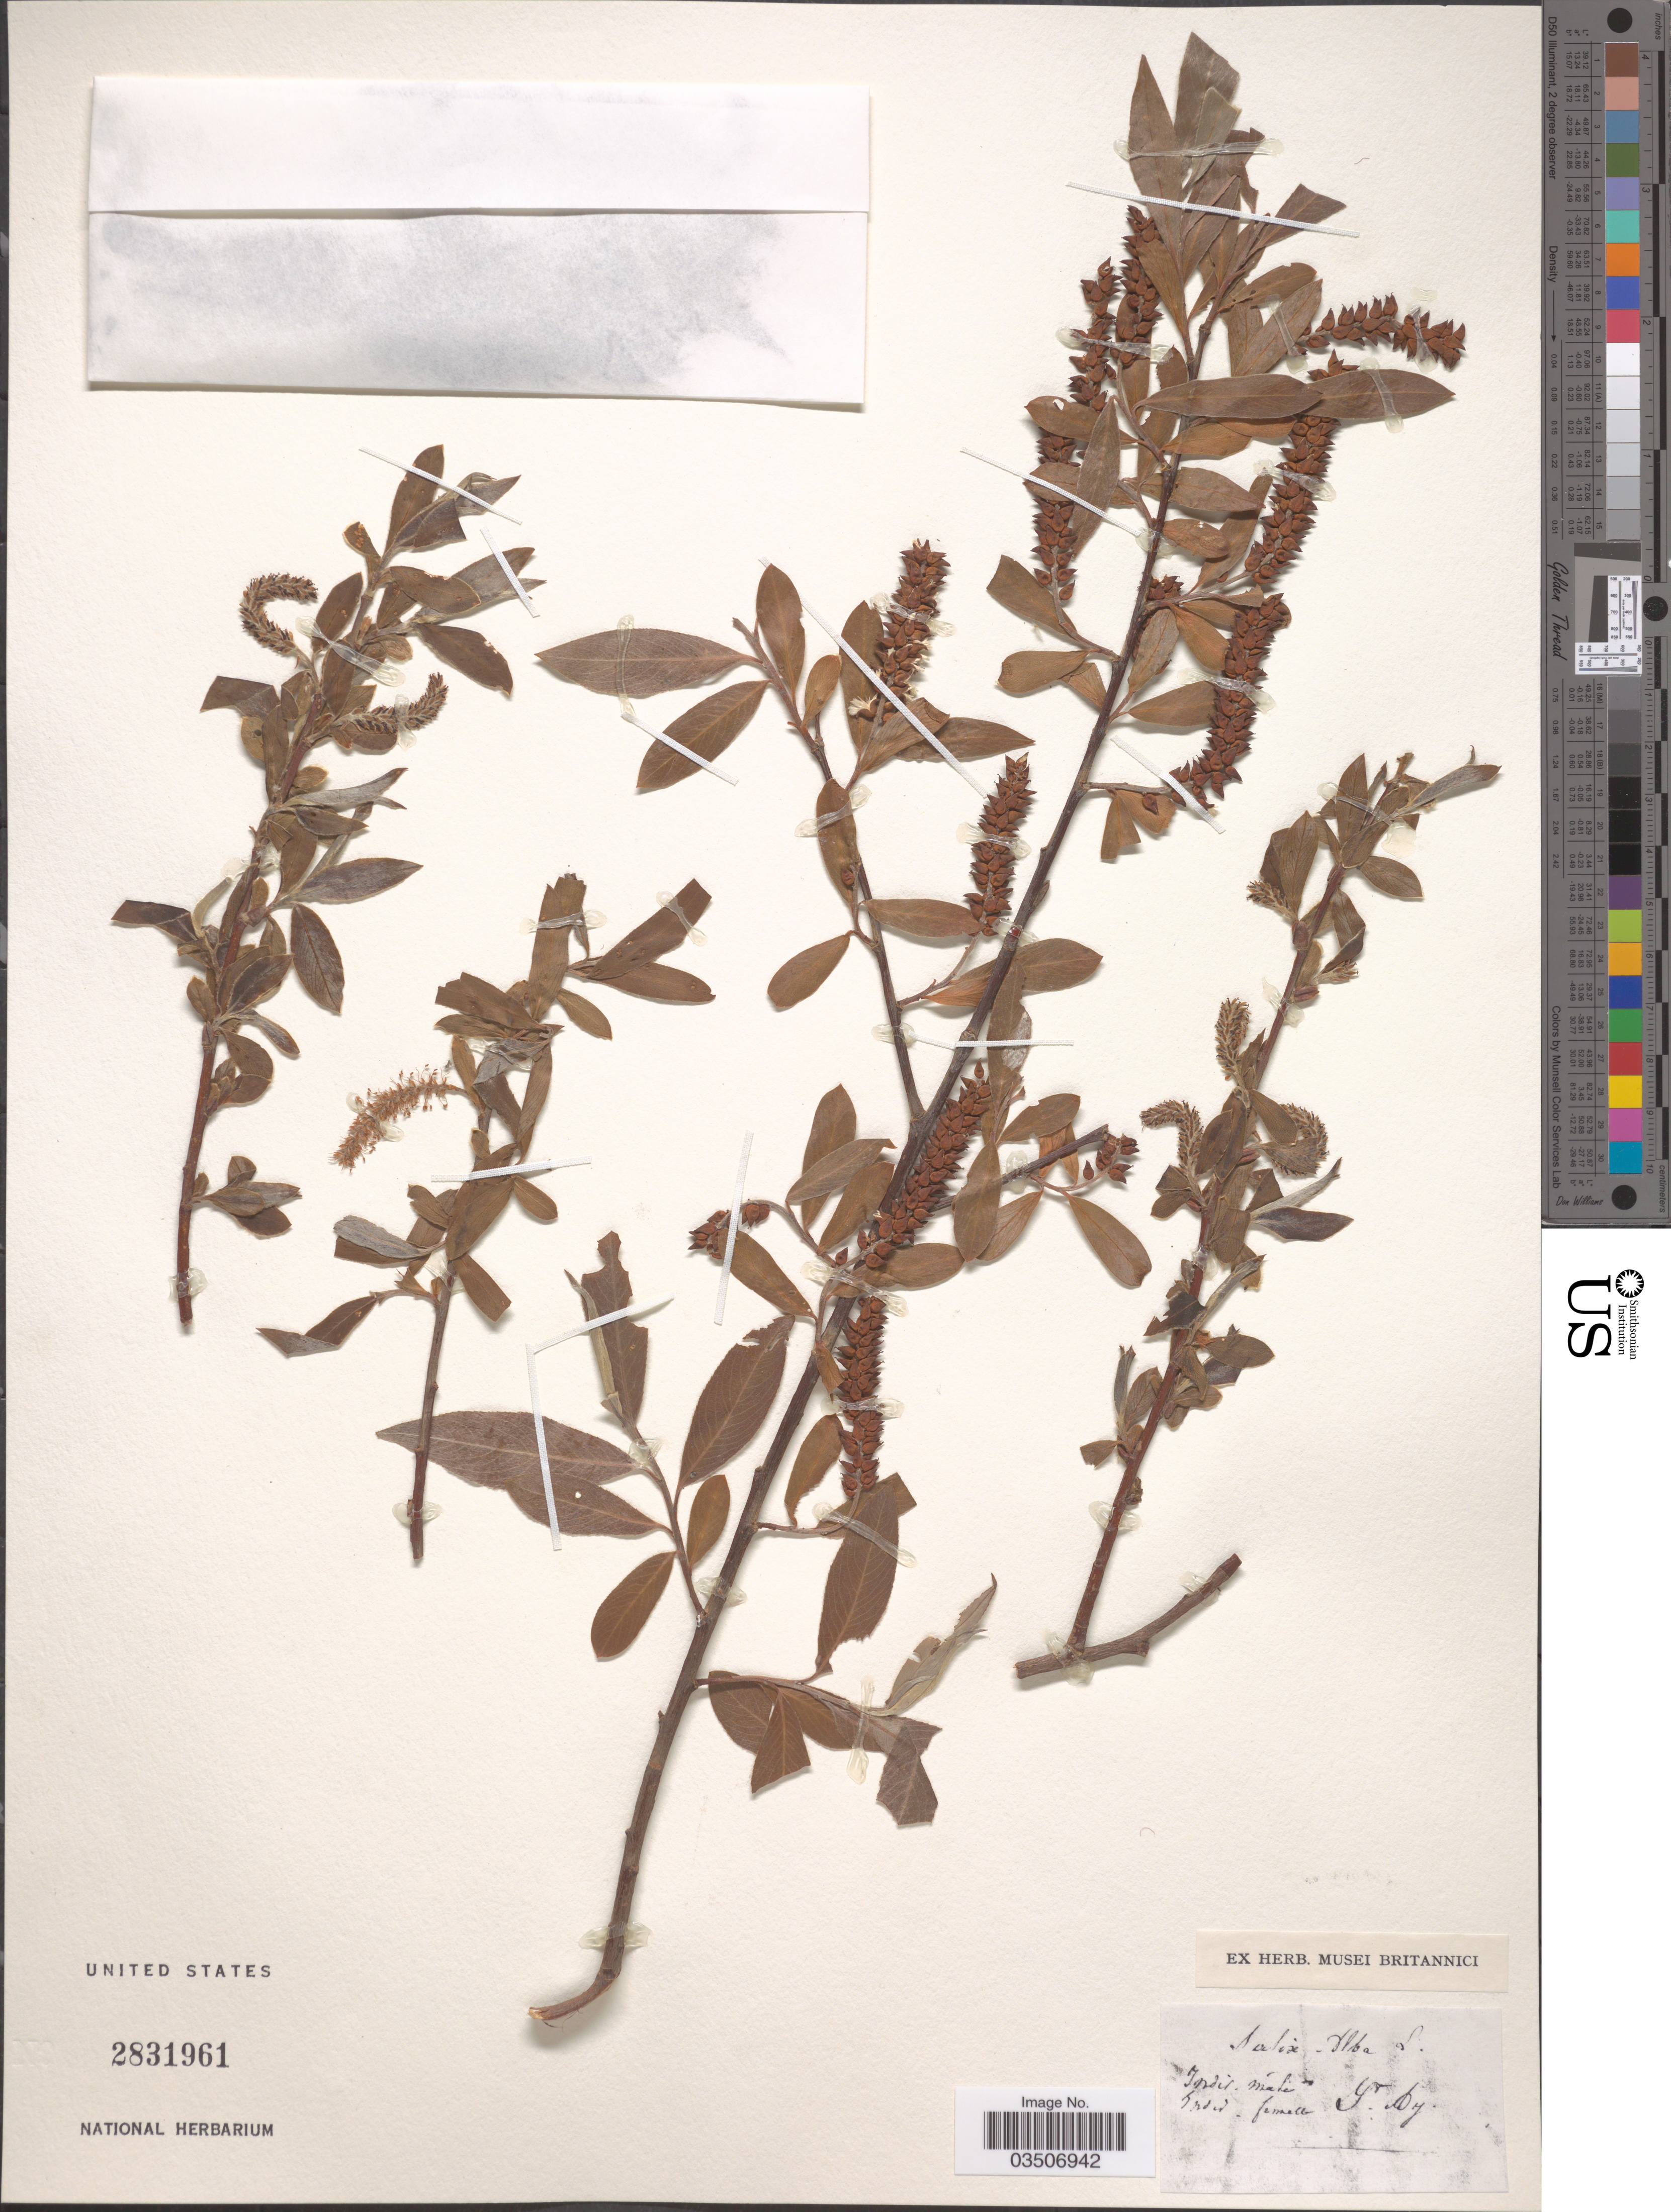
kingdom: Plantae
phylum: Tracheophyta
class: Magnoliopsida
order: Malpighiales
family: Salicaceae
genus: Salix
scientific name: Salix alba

================

Görevde istenen
Tüm kayıtlardaki satırlarda "scientific name" ifadesini "species name" olarak yeniden adlandırıp satırları geri kalan her şeyi aynen koruyarak tekrar yazın. Resimleri cevaba eklemeyin.

Görevin çözümü
kingdom: Plantae
phylum: Tracheophyta
class: Magnoliopsida
order: Malpighiales
family: Salicaceae
genus: Salix
species name: Salix alba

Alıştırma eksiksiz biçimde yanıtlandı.